- What is expected -
Print the stretch of the mailing-list thread on speeding up Racket code from "It's the same" through "test for that).", word for word and unchanged.

- Reading passage -
----

[racket] How can I speed up this code?

From: Eli Barzilay (eli at barzilay.org)
Date: Mon Jan 14 16:29:40 EST 2013

Just now, Danny Yoo wrote:
> On Mon, Jan 14, 2013 at 2:07 PM, Eli Barzilay <eli at barzilay.org> wrote:
> > Just now, Danny Yoo wrote:
> >> Also, I have not been able to find the unit tests for the json
> >> library.  Does anyone know where they are?
> >
> > They're in the "tests" subdirectory.
> 
> Uh... can you be more specific?  I searched for 'json', and the only
> hits I'm seeing are these:

...racket/collects/json/tests


> >> 1.  First, pull all the content of the input port into a string
> >>     port.  This cut down the runtime from 52 seconds to 45
> >>     seconds.  (15% improvement)
> >
> > I don't think that this is a good idea -- it looks lie a dangerous
> > assumption for a generic library to do, instead of letting users
> > decide for themselves if they want to do so and hand the port to
> > the library.
> 
> I am confused and don't understand this particular objection yet.
> Can you explain a little more?  The side effect of read-json on the
> input port is that it completely exhausts it.  What freedom does the
> patch eliminate with regards to port usage?
> 
> I understand Sam's objection based on memory,

It's the same one.  Add to that also the possibility of a "streaming"
thing later on.  Then add to that the fact that parsing a json might
not consume the whole port, which can be very usefukl in some case
(IIRC, there's also a test for that).

----

- Dataset -
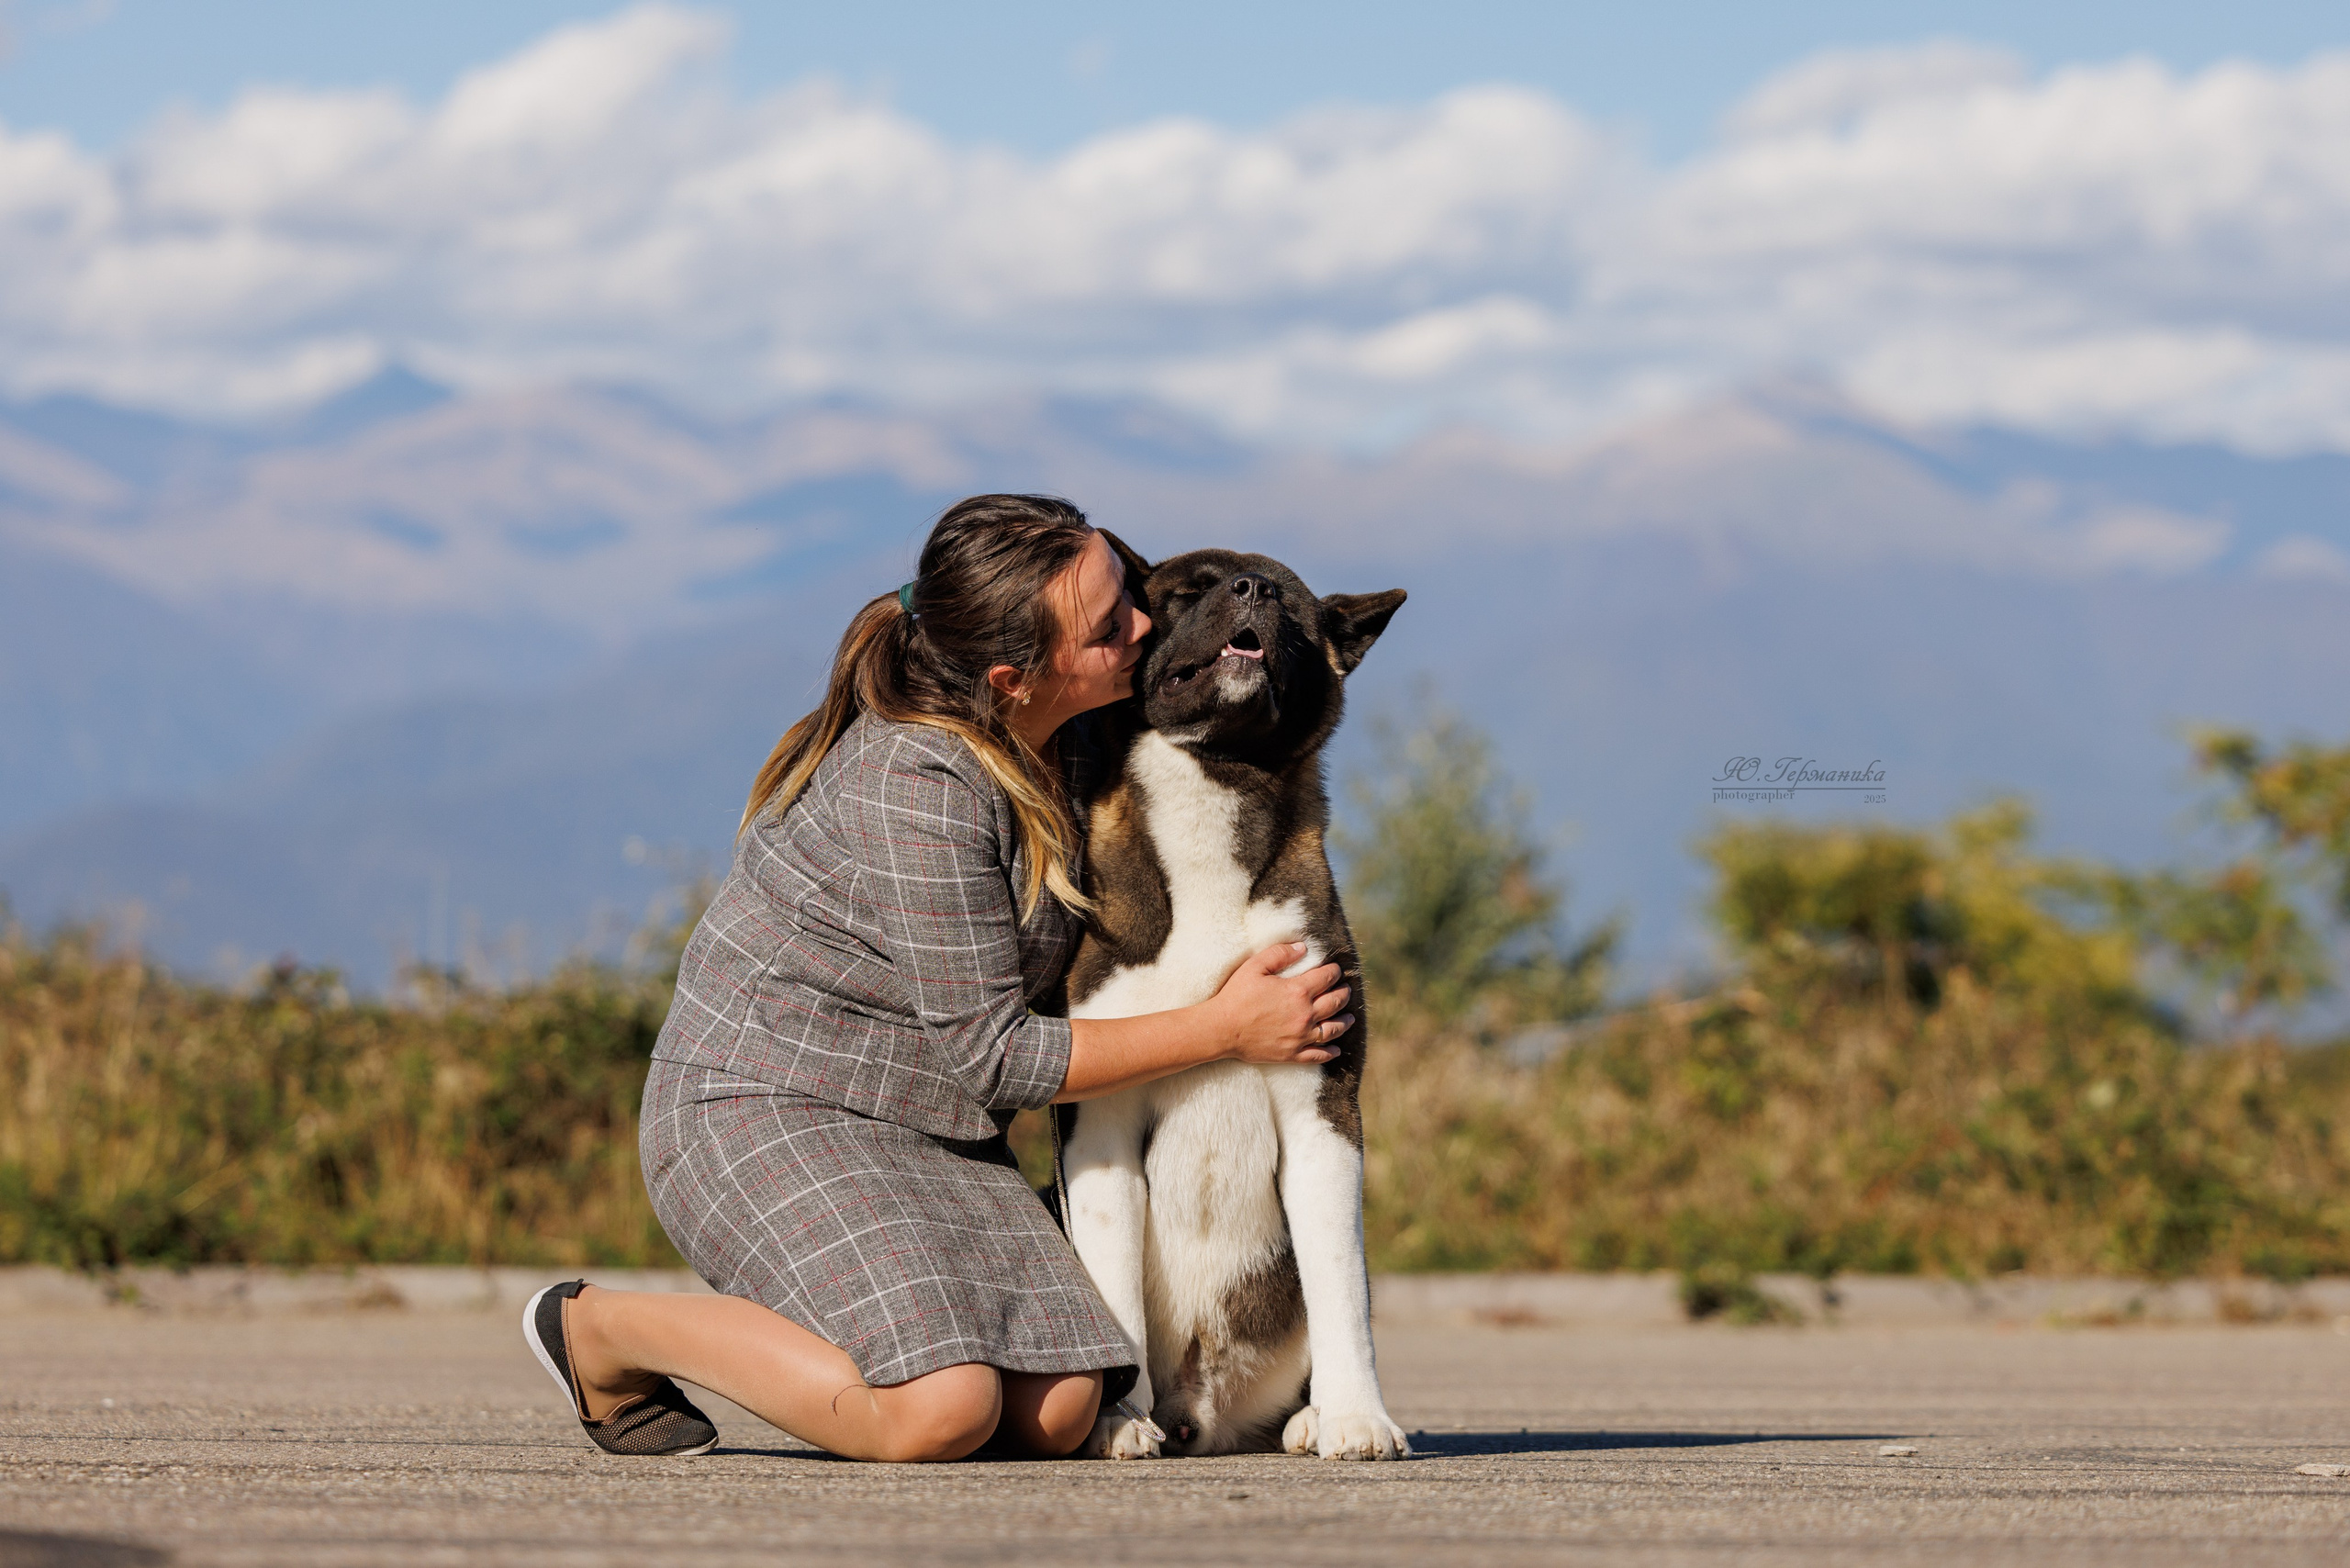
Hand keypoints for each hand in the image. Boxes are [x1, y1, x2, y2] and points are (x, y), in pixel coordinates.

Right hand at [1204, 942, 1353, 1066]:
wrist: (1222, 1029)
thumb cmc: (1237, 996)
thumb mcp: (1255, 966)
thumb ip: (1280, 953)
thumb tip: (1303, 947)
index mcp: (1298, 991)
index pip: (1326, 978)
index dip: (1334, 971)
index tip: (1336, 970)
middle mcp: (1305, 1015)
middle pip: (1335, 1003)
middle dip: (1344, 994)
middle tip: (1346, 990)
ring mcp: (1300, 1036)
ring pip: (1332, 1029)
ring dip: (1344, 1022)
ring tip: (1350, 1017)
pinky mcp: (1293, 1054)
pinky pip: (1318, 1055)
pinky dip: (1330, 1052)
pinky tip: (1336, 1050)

----

- Answer -
It's the same one.  Add to that also the possibility of a "streaming"
thing later on.  Then add to that the fact that parsing a json might
not consume the whole port, which can be very usefukl in some case
(IIRC, there's also a test for that).